WHAT YOU ARE ASKED TO DO - Collect from the data below each line with "these".

RECORDS SUPPLIED -

BEGIN

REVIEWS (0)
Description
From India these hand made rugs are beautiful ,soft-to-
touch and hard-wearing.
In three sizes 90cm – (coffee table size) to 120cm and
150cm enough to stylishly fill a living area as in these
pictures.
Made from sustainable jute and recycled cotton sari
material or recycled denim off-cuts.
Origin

END
BEGIN

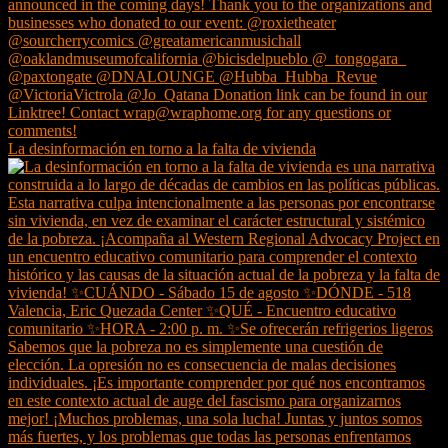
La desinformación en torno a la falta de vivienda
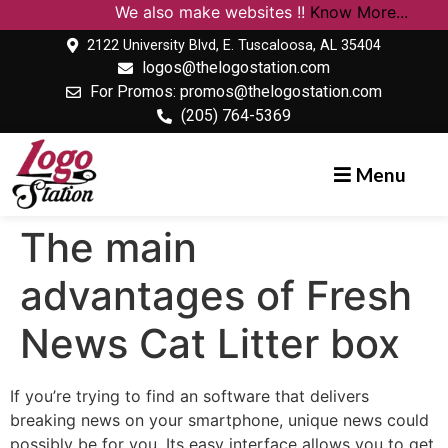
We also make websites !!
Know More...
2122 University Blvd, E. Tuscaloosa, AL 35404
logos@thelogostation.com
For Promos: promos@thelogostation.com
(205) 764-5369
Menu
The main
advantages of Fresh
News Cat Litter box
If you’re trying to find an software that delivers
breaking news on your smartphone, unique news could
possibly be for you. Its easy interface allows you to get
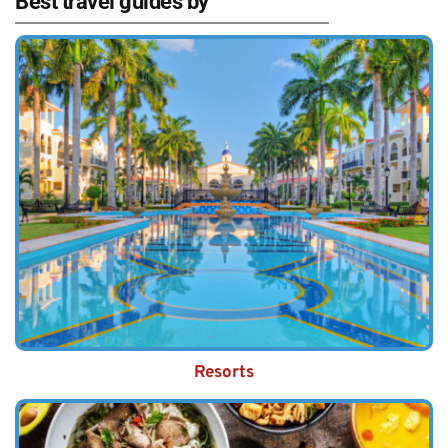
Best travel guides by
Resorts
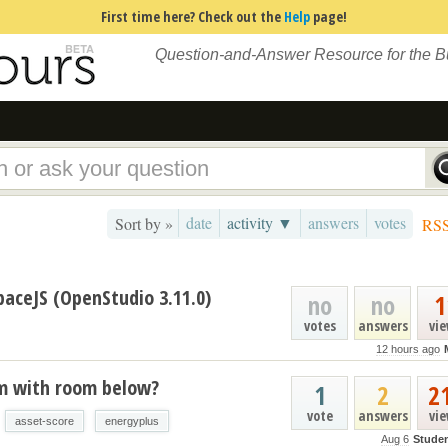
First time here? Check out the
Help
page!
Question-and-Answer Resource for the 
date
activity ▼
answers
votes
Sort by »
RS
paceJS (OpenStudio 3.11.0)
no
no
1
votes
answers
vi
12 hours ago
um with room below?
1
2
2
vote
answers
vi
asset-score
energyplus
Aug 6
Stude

END

COMPLETED TASK -
From India these hand made rugs are beautiful ,soft-to-
150cm enough to stylishly fill a living area as in these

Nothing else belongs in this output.